TASK ITEM: For the material below, the expected output is exactly the lines between the line holding "Figure 4. A" and the line holding "Figure 2. Represents", inclusive, with pictures left out.

MATERIAL SHOWN:
= = = = =
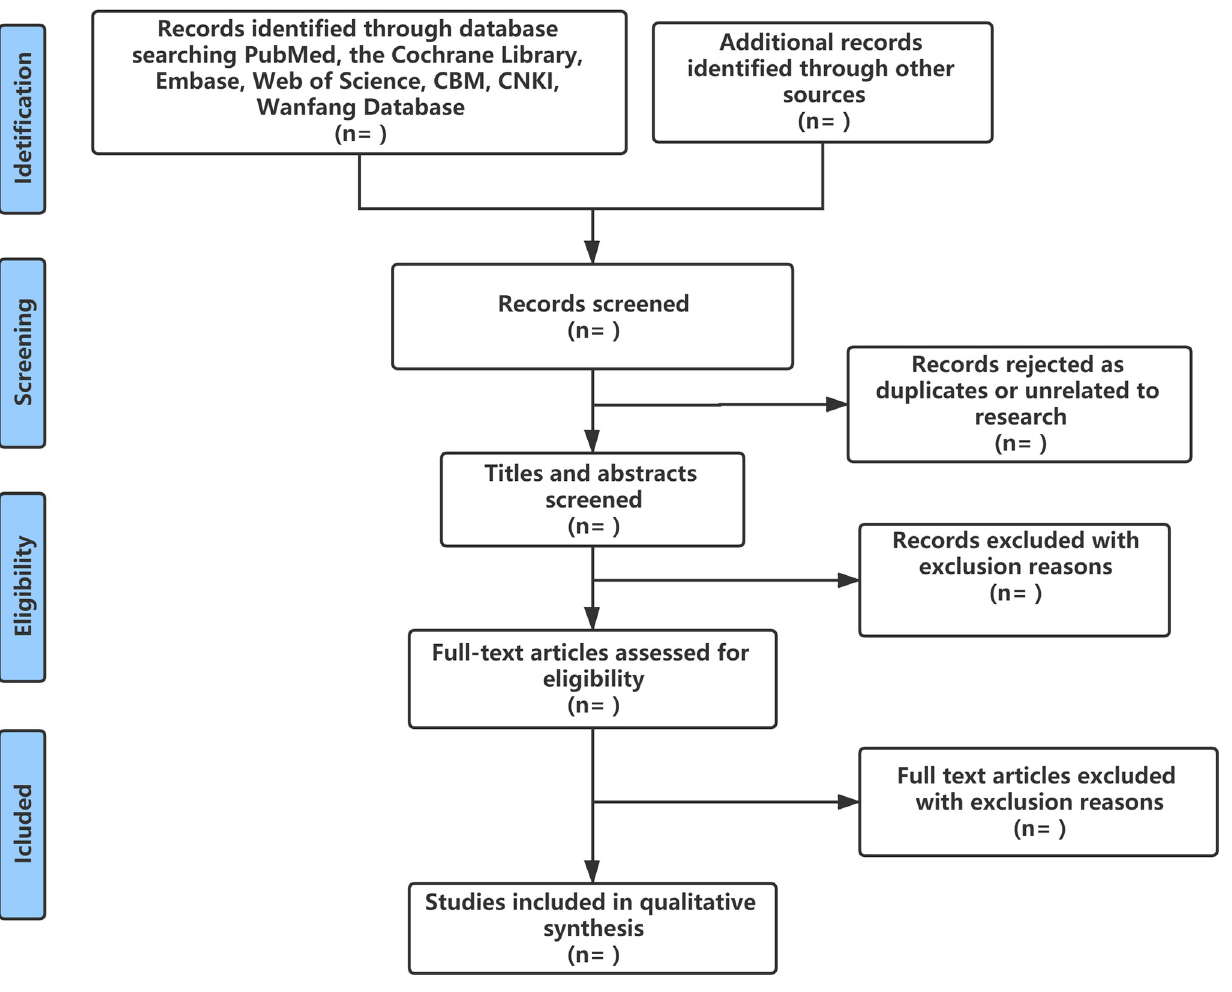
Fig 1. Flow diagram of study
= = = = =
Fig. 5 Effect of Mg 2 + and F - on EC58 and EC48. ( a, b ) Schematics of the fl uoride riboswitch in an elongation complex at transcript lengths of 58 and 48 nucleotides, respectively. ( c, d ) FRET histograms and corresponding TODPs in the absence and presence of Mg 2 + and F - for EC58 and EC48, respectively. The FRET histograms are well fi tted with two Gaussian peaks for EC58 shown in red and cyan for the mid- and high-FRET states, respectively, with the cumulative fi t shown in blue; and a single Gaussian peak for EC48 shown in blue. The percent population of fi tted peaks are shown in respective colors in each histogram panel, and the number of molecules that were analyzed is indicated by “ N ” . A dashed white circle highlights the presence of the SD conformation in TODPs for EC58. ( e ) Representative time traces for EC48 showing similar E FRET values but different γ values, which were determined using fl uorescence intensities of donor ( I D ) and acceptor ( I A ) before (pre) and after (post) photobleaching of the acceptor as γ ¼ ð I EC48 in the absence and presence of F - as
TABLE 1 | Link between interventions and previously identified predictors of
= = = = =
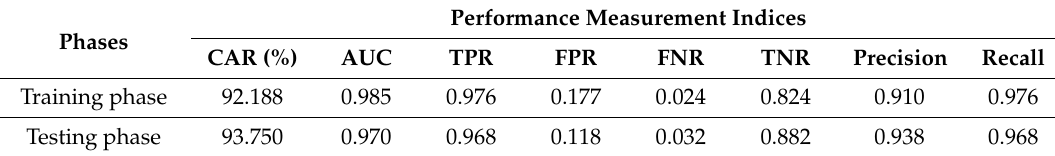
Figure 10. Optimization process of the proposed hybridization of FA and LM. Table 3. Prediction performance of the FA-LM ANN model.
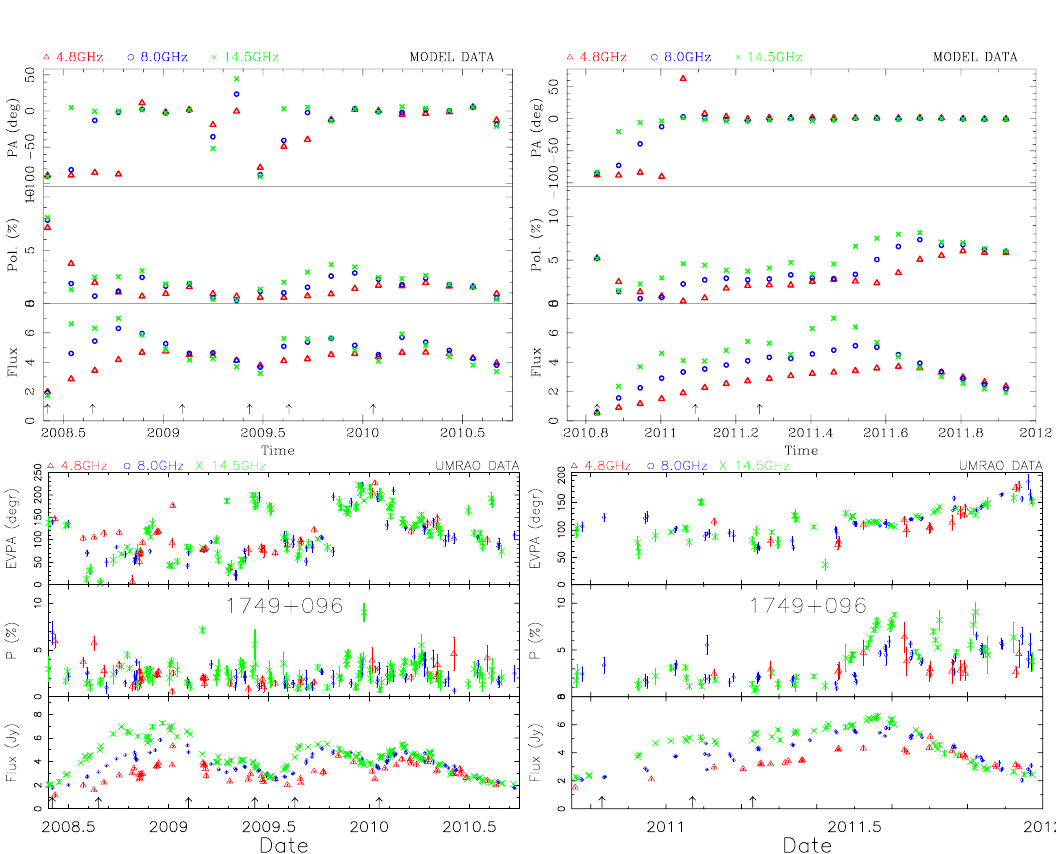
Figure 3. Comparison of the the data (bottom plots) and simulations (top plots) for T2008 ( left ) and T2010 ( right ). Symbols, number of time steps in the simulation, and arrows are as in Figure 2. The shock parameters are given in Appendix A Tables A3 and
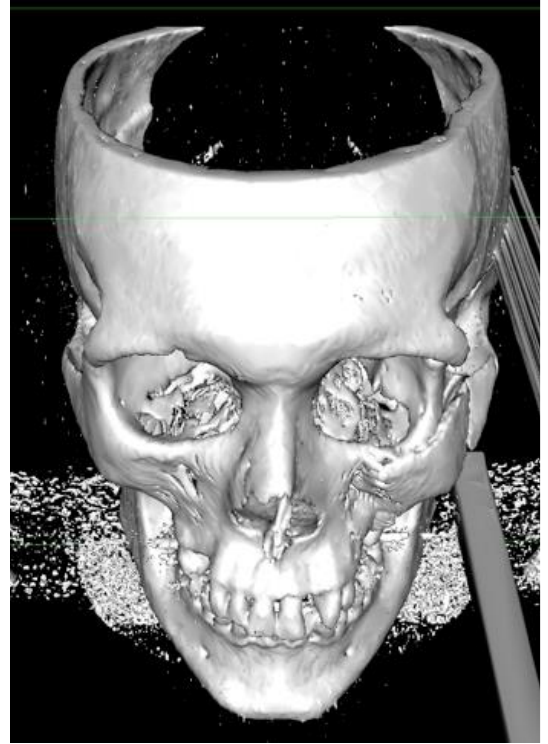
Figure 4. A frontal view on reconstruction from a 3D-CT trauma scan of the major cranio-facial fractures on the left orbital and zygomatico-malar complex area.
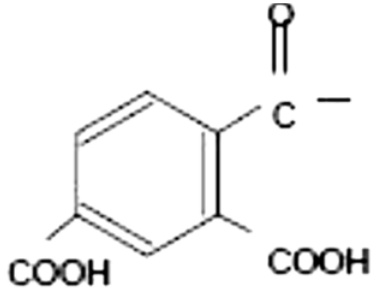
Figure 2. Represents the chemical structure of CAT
= = = = =
TASK SOLUTION:
Figure 4. A frontal view on reconstruction from a 3D-CT trauma scan of the major cranio-facial fractures on the left orbital and zygomatico-malar complex area.
Figure 2. Represents the chemical structure of CAT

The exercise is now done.